18octobre
Samedi après-midi en centre-ville à Perpignan : du monde partout, dans les rues, les terrasses, les commerces.
Je rentre dans une boutique de beauté. Il est seize heures passées et bien des gens sont déjà passés par là à en juger l’état des étalages.
Je m’approche du rayon cosmétiques et commence à regarder les différents produits.
A côté de moi, une vieille dame est à la recherche d’un rouge à lèvres. Nous sommes côte à côte à fureter quand très naturellement elle m’explique qu’elle voudrait retrouver le même rose que celui qu’elle porte mais qu’elle n’y parvient pas. Derrière nous, une agitation intense et aucune vendeuse disponible pour la conseiller.
Je commence à chercher avec elle tout en jetant un oeil à ses lèvres pour en vérifier la teinte . Elle me regarde et me dit :
« Oui, je voudrais ce même rose-là, un rose qui se voit bien quand on le met. Enfin…à mon âge vous me direz…j’ai 82 ans ! ».
Je souris et lui réponds qu’il n’y a pas d’âge pour la coquetterie, que ma grand-mère était pareille.
Nous partageons un regard complice.
Puis je me mets à chercher le fameux rose pendant qu’elle fouille dans son petit sac pour retrouver le tube qu’elle voudrait remplacer à l’identique.

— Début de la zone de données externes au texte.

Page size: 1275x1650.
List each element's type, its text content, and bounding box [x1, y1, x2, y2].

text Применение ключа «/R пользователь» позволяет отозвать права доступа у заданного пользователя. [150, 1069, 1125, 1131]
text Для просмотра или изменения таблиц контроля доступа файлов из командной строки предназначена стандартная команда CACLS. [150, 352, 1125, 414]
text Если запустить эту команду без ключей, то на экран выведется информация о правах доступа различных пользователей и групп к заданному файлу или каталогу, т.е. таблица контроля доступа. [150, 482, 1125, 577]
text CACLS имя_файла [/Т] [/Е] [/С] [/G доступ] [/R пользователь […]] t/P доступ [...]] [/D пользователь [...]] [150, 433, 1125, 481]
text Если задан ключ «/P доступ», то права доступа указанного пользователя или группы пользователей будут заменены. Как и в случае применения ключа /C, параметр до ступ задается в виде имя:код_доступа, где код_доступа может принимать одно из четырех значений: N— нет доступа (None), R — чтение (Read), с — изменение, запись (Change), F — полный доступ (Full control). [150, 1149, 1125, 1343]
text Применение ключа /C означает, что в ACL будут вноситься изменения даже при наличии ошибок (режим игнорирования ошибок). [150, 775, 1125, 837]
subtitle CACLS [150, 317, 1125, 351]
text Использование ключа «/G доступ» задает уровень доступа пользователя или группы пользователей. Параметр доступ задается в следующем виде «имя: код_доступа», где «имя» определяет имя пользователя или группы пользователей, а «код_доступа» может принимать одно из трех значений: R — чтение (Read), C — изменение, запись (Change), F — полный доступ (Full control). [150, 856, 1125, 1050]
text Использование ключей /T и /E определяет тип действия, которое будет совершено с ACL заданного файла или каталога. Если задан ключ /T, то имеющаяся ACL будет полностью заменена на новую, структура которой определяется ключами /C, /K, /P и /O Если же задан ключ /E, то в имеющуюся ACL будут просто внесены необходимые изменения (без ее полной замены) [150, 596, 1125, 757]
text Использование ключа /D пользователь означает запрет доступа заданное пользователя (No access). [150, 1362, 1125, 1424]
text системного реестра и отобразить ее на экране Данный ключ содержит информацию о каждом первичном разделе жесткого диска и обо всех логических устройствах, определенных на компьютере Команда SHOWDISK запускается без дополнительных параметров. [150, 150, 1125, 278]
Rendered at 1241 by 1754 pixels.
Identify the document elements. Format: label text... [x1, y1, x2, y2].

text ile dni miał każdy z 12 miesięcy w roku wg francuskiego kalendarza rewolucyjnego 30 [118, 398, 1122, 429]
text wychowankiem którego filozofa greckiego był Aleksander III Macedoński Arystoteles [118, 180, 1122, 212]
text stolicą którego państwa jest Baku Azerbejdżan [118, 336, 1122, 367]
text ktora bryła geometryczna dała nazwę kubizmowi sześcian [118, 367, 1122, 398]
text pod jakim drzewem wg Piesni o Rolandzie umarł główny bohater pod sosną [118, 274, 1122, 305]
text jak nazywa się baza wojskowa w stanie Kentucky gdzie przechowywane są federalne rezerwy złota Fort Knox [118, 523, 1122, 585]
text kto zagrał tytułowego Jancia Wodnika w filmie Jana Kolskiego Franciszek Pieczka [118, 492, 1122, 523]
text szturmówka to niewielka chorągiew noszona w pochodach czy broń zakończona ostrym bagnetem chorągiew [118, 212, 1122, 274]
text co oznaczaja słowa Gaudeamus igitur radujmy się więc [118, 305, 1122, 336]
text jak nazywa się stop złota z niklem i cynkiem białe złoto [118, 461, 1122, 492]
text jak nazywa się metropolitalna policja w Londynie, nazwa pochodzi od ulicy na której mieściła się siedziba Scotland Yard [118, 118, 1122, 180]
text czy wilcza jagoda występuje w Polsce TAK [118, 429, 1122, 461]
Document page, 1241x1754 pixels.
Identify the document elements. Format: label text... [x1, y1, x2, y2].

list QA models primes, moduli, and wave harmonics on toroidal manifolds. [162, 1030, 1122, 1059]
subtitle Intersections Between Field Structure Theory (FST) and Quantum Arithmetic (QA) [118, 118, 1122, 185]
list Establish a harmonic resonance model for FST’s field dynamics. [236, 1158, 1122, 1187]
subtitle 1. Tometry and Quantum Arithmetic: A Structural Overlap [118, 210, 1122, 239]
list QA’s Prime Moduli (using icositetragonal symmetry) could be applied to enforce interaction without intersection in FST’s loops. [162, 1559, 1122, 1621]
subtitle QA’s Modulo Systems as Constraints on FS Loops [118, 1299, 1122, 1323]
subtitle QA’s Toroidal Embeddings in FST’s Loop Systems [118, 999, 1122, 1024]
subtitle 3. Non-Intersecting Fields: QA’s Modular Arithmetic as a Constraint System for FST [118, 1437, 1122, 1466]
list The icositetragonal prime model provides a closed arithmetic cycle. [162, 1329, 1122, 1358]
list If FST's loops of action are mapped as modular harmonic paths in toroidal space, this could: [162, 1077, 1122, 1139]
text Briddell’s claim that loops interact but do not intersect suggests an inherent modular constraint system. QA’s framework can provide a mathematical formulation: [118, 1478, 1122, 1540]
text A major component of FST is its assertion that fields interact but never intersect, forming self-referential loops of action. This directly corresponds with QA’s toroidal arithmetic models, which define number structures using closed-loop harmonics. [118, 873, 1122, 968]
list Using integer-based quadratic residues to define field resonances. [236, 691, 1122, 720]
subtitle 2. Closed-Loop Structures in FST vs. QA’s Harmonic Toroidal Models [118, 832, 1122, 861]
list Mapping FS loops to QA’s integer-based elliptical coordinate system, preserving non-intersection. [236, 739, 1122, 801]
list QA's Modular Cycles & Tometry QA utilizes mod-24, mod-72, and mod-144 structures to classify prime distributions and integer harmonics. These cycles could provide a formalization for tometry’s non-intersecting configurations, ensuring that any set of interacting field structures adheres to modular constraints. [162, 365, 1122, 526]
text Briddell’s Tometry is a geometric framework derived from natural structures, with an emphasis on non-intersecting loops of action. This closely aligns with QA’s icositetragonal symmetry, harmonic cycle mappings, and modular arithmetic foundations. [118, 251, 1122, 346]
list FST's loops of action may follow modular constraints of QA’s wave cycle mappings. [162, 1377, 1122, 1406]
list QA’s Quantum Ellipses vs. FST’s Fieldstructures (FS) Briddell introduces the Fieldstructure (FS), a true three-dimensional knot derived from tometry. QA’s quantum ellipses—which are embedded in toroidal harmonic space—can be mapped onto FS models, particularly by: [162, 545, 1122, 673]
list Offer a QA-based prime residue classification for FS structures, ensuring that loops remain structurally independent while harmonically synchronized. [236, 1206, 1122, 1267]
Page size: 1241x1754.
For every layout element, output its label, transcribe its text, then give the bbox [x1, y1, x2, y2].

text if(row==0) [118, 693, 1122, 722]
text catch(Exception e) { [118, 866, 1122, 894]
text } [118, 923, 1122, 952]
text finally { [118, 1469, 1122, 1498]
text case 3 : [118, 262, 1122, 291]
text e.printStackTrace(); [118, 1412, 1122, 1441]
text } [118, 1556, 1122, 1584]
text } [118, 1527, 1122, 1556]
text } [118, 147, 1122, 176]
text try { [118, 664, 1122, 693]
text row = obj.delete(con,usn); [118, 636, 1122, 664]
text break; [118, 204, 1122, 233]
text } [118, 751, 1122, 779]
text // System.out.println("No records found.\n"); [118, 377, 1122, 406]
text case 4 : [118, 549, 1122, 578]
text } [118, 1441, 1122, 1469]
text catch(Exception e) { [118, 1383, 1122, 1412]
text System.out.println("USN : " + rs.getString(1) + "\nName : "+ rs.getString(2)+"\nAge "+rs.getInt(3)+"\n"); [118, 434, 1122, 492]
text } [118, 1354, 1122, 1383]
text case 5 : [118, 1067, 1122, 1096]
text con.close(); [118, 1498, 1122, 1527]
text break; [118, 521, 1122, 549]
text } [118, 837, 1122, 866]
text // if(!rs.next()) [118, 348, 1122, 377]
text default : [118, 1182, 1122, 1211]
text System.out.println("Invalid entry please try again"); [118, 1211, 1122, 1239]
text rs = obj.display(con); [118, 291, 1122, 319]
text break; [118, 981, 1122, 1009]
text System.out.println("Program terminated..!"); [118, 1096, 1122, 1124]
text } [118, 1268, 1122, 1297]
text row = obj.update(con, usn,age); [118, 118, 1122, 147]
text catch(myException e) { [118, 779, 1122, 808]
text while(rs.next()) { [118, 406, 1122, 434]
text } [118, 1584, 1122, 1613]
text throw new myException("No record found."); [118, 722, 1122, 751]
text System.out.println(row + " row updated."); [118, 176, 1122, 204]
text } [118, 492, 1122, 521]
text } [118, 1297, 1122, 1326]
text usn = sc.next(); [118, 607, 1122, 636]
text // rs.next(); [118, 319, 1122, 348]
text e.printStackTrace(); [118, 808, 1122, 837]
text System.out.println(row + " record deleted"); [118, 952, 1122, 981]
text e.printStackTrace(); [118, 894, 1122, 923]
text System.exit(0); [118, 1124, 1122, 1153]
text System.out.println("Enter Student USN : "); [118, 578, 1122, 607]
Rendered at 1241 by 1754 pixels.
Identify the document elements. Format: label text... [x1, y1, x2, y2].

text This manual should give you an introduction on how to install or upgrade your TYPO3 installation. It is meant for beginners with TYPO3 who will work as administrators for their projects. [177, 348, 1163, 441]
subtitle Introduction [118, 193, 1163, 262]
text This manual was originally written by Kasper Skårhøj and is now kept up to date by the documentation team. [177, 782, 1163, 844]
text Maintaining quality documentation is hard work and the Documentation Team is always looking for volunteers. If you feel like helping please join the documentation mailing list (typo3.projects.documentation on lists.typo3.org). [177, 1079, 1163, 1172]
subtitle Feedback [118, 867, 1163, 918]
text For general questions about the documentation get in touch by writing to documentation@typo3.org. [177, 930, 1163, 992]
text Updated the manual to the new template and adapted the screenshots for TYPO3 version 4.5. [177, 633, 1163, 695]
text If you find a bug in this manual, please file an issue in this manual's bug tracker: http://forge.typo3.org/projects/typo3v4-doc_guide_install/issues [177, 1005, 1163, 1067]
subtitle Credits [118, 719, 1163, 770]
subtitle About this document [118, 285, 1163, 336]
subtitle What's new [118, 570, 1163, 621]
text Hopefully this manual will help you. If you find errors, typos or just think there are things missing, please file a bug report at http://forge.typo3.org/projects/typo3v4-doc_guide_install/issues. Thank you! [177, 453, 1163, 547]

Malheureusement, il n’en reste que le capuchon.
« Il a dû tomber, me dit-elle, il glissait tout le temps! »
Je repère la gamme auquel il appartient mais hélas les contenants ont déjà tous changé d’aspect même si le produit semble le même. La dame est un peu perdue. Je passe deux teintes de rose qui pourraient convenir sur le dessus de ma main et les lui montre.
« Ils sont jolis ceux-là non? Regardez, ils sont nacrés, on les voit bien hein? »
La dame confirme mais se remet à chercher dans son sac en s’excusant de me faire perdre mon temps. « Vous devez être pressée ».
Moi, je reste là à côté d’elle, je ne trouve pas non plus ce que je cherche. Je suis tout autant gênée par le tumulte et le désordre qui règne dans cette boutique.
Je dis : »Aujourd’hui c’est samedi, il y a beaucoup de monde… c’est pas facile de trouver ce qu’on cherche ».
« Oui, c’est vrai, je ferai mieux de revenir un autre jour. D’habitude, je ne viens pas le samedi ».
Nous continuons cependant un petit moment encore à regarder les teintes mais même les échantillons manquent pour les essayer alors finalement, la vieille dame s’arrête et tout en s’apprêtant à partir me dit :
« En tous cas merci ! Ca me fait un grand plaisir de voir qu’il y a encore des gens qui savent se rendre disponibles. »
« Oh mais il y en a, vous savez », je lui réponds.
« C’est vrai, et des jeunes, vous pouvez pas savoir comme c’est réconfortant. «
Nous échangeons un geste amical de la main.
Moi j’étais bien à côté de cette dame. Je n’ai rien acheté, elle non plus.
Et, très sincèrement, je n’avais plus besoin de rien.